Vicente Barrera ha dicho adiós a su plaza y a su tierra. Y lo ha hecho con honores de salida por la Puerta Grandes, tras haberle cortado las orejas a su último toro en aquel ruedo. Fue un “juanpedro” con el torero construyó una faena templada y con buen sentido, culminada luego con una buena estocada. Un muy digno adiós.
Al escalafón superior Barrera llegó con la fuerza que aporta haber abierto la Puerta del Príncipe de la Maestranza sevillana. Y a Sevilla había llegado como si fuera a enmendar un error histórico: su tío, Vicente Barrera, que tuvo un lugar de respeto en los ruedos, jamás había pisado el albero sevillano. Lo cierto es que, como luego se ha visto, el éxito maestrante no fue casualidad, porque por los ruedos de España este nuevo Vicente Barrera no ha pasado desapercibido.

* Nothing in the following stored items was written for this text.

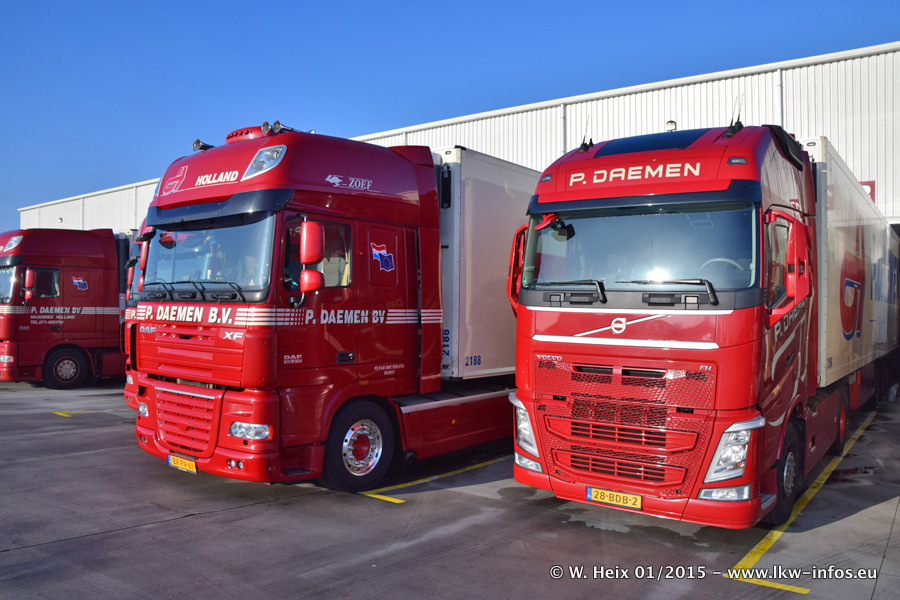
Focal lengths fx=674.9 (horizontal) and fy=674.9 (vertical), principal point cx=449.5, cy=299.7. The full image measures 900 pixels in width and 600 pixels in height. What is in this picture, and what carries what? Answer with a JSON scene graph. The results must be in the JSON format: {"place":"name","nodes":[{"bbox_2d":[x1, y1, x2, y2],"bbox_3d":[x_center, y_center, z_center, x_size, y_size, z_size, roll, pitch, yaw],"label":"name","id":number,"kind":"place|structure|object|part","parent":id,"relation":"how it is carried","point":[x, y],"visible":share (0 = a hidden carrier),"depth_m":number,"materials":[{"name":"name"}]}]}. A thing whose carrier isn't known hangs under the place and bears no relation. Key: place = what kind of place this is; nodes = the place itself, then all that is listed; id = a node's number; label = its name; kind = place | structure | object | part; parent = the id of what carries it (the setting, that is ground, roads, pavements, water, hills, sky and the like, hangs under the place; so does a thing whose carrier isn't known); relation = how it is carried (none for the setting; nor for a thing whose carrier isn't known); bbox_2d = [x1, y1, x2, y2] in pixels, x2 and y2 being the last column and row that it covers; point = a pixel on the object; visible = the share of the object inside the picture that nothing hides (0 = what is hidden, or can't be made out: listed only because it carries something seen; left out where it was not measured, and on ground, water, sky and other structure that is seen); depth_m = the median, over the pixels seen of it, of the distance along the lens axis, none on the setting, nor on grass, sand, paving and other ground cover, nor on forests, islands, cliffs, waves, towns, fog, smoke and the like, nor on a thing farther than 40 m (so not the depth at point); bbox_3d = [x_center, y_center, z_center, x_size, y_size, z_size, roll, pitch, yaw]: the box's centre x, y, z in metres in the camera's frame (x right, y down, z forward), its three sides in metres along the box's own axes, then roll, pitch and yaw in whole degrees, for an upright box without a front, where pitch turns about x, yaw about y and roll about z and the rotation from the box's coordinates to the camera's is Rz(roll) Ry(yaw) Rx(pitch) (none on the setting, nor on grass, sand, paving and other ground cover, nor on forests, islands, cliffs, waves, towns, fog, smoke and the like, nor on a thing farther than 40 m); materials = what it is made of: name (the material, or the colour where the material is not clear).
{"place":"outdoors","nodes":[
{"label":"outdoors","id":0,"kind":"place"},
{"bbox_2d":[0,379,898,599],"label":"concrete pavement","id":1,"kind":"structure","parent":0,"point":[169,525],"materials":[{"name":"grey concrete"}]},
{"bbox_2d":[0,224,129,388],"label":"red truck","id":2,"kind":"object","parent":1,"relation":"on","point":[64,272],"visible":0.57,"depth_m":14.02,"materials":[{"name":"red metal"}]},
{"bbox_2d":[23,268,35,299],"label":"side mirror","id":3,"kind":"object","parent":2,"relation":"attached to","point":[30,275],"visible":0.98,"depth_m":13.82,"materials":[{"name":"red mirror"}]},
{"bbox_2d":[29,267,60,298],"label":"truck window","id":4,"kind":"structure","parent":2,"relation":"in","point":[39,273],"depth_m":14.09,"materials":[{"name":"glass"}]},
{"label":"truck wheel","id":5,"kind":"part","parent":2,"relation":"part of","materials":[{"name":"rubber"}]},
{"bbox_2d":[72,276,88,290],"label":"flag decal","id":6,"kind":"object","parent":2,"relation":"attached to","point":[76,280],"visible":0.98,"depth_m":14.29,"materials":[{"name":"blue plastic"}]},
{"bbox_2d":[51,408,116,416],"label":"yellow line","id":7,"kind":"object","parent":1,"relation":"on","point":[60,413],"visible":0.86,"depth_m":10.97,"materials":[{"name":"yellow paint"}]},
{"bbox_2d":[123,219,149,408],"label":"red truck","id":8,"kind":"object","parent":1,"relation":"on","point":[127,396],"visible":0.05,"depth_m":9.49,"materials":[{"name":"red metal"}]},
{"bbox_2d":[126,117,517,490],"bbox_3d":[0.000,0.016,9.089,2.729,3.639,8.154,0,-1,38],"label":"red truck","id":9,"kind":"object","parent":1,"relation":"on","point":[409,237],"visible":0.72,"depth_m":6.35,"materials":[{"name":"red metal"}]},
{"label":"headlight","id":10,"kind":"part","parent":9,"relation":"part of","materials":[{"name":"clear plastic"}]},
{"bbox_2d":[167,453,197,473],"bbox_3d":[-2.519,1.538,6.362,0.429,0.145,0.099,0,-1,38],"label":"license plate","id":11,"kind":"object","parent":9,"relation":"attached to","point":[187,462],"visible":0.91,"depth_m":6.32,"materials":[{"name":"yellow metal"}]},
{"label":"grille","id":12,"kind":"part","parent":9,"relation":"part of","materials":[{"name":"red metal"}]},
{"label":"wiper","id":13,"kind":"part","parent":9,"relation":"part of","materials":[{"name":"black metal"}]},
{"bbox_2d":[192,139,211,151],"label":"air horn","id":14,"kind":"object","parent":9,"relation":"on","point":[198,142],"visible":0.67,"depth_m":6.76,"materials":[{"name":"silver metal"}]},
{"bbox_2d":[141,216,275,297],"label":"windshield","id":15,"kind":"object","parent":9,"relation":"in","point":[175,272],"visible":0.52,"depth_m":6.47,"materials":[{"name":"glass"}]},
{"label":"headlight","id":16,"kind":"part","parent":9,"relation":"part of","materials":[{"name":"clear plastic"}]},
{"bbox_2d":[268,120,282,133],"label":"air horn","id":17,"kind":"object","parent":9,"relation":"on","point":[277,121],"visible":0.75,"depth_m":6.53,"materials":[{"name":"silver metal"}]},
{"bbox_2d":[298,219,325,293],"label":"side mirror","id":18,"kind":"object","parent":9,"relation":"attached to","point":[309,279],"visible":0.97,"depth_m":5.86,"materials":[{"name":"red mirror"}]},
{"label":"window","id":19,"kind":"part","parent":9,"relation":"part of","materials":[{"name":"glass"}]},
{"label":"wheel","id":20,"kind":"part","parent":9,"relation":"part of","materials":[{"name":"black rubber"}]},
{"bbox_2d":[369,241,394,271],"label":"emblem","id":21,"kind":"object","parent":9,"relation":"attached to","point":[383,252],"visible":0.97,"depth_m":6.62,"materials":[{"name":"plastic"}]},
{"bbox_2d":[435,146,540,379],"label":"white trailer","id":22,"kind":"object","parent":9,"relation":"on","point":[495,364],"visible":0.43,"depth_m":7.91,"materials":[{"name":"white metal"}]},
{"bbox_2d":[361,452,511,503],"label":"yellow line","id":23,"kind":"object","parent":1,"relation":"on","point":[381,497],"visible":0.73,"depth_m":6.73,"materials":[{"name":"yellow paint"}]},
{"bbox_2d":[509,123,889,527],"bbox_3d":[3.498,0.184,8.030,2.486,3.298,7.886,0,-1,38],"label":"red truck","id":24,"kind":"object","parent":1,"relation":"on","point":[582,327],"visible":0.9,"depth_m":5.26,"materials":[{"name":"red metal"}]},
{"label":"headlight","id":25,"kind":"part","parent":24,"relation":"part of","materials":[{"name":"clear plastic"}]},
{"bbox_2d":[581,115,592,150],"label":"antenna","id":26,"kind":"object","parent":24,"relation":"on","point":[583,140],"visible":0.83,"depth_m":6.50,"materials":[{"name":"black metal"}]},
{"bbox_2d":[585,486,641,509],"bbox_3d":[1.238,1.494,5.114,0.424,0.136,0.095,0,-1,38],"label":"license plate","id":27,"kind":"object","parent":24,"relation":"attached to","point":[589,488],"visible":0.96,"depth_m":5.09,"materials":[{"name":"yellow metal"}]},
{"label":"wiper","id":28,"kind":"part","parent":24,"relation":"part of","materials":[{"name":"black metal"}]},
{"label":"grille","id":29,"kind":"part","parent":24,"relation":"part of","materials":[{"name":"red metal"}]},
{"label":"wiper","id":30,"kind":"part","parent":24,"relation":"part of","materials":[{"name":"black metal"}]},
{"label":"fog lamp","id":31,"kind":"part","parent":24,"relation":"part of","materials":[{"name":"clear plastic"}]},
{"label":"headlight","id":32,"kind":"part","parent":24,"relation":"part of","materials":[{"name":"clear plastic"}]},
{"bbox_2d":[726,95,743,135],"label":"antenna","id":33,"kind":"object","parent":24,"relation":"on","point":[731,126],"visible":0.79,"depth_m":5.87,"materials":[{"name":"black metal"}]},
{"label":"wheel","id":34,"kind":"part","parent":24,"relation":"part of","materials":[{"name":"black rubber"}]},
{"bbox_2d":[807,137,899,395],"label":"white trailer","id":35,"kind":"object","parent":24,"relation":"on","point":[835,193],"visible":0.62,"depth_m":8.00,"materials":[{"name":"white metal"}]},
{"bbox_2d":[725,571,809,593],"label":"yellow line","id":36,"kind":"object","parent":1,"relation":"on","point":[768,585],"visible":0.91,"depth_m":4.19,"materials":[{"name":"yellow paint"}]},
{"bbox_2d":[727,408,878,588],"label":"yellow line","id":37,"kind":"object","parent":1,"relation":"on","point":[730,574],"visible":0.89,"depth_m":5.11,"materials":[{"name":"yellow paint"}]},
{"bbox_2d":[0,0,899,232],"label":"sky","id":38,"kind":"structure","parent":0,"point":[434,2],"materials":[{"name":"blue"}]},
{"bbox_2d":[10,42,898,233],"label":"warehouse building","id":39,"kind":"structure","parent":0,"point":[883,193],"depth_m":16.15,"materials":[{"name":"metal"}]},
{"bbox_2d":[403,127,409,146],"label":"drainpipe","id":40,"kind":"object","parent":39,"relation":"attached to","point":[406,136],"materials":[{"name":"white metal"}]},
{"bbox_2d":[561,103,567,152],"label":"drainpipe","id":41,"kind":"object","parent":39,"relation":"attached to","point":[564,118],"visible":0.38,"depth_m":18.34,"materials":[{"name":"grey metal"}]},
{"bbox_2d":[665,120,676,130],"bbox_3d":[4.250,-3.281,13.012,0.254,0.293,0.244,0,-1,38],"label":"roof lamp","id":42,"kind":"object","parent":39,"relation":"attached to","point":[671,123],"visible":0.53,"depth_m":12.92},
{"bbox_2d":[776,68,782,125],"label":"drainpipe","id":43,"kind":"object","parent":39,"relation":"attached to","point":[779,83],"visible":0.33,"depth_m":14.63,"materials":[{"name":"metal"}]},
{"bbox_2d":[860,180,875,202],"bbox_3d":[8.429,-2.169,13.768,0.470,0.531,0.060,0,-1,38],"label":"sign","id":44,"kind":"object","parent":39,"relation":"attached to","point":[867,184],"visible":0.19,"depth_m":13.68,"materials":[{"name":"red"}]}
]}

Si su estoico toreo no resulta, al menos para algunos, el origen de ese pellizco tan taurino, deben reconocérsele al menos dos méritos y no pequeños: la coherencia a un estilo propio, dicen que amanoletado, y la consideración hacia el público, que le lleva a ser un torero responsable. Cuando, además, el toro mete la cabeza, la suerte le sale limpia y profunda. Bagaje más que suficiente para circular con holgura por los ruedos. Y así lo ha hecho.
Luego las lesiones, y en algunos momentos una administración en ocasiones dubitativa, rompieron en ocasiones la regularidad de su trayectoria. Pero en ella siempre bubo dignidad y, sobre todo, un profundo respeto por la profesión que eligió cuando ya había concluido su carrera universitaria. Alguien que para nada necesitaba de los ruedos, con su vida resuelta en la vida civil, sólo desde una afición profunda y sincera se comprende que decidiera abrir una puerta a la tradición familiar de los ruedos.
Por eso ahora, cuando inicia su etapa final, Vicente Barrera merece iniciarla desde el reconocimiento, ese reconocimiento que se le quiere tributar desde estas paginas.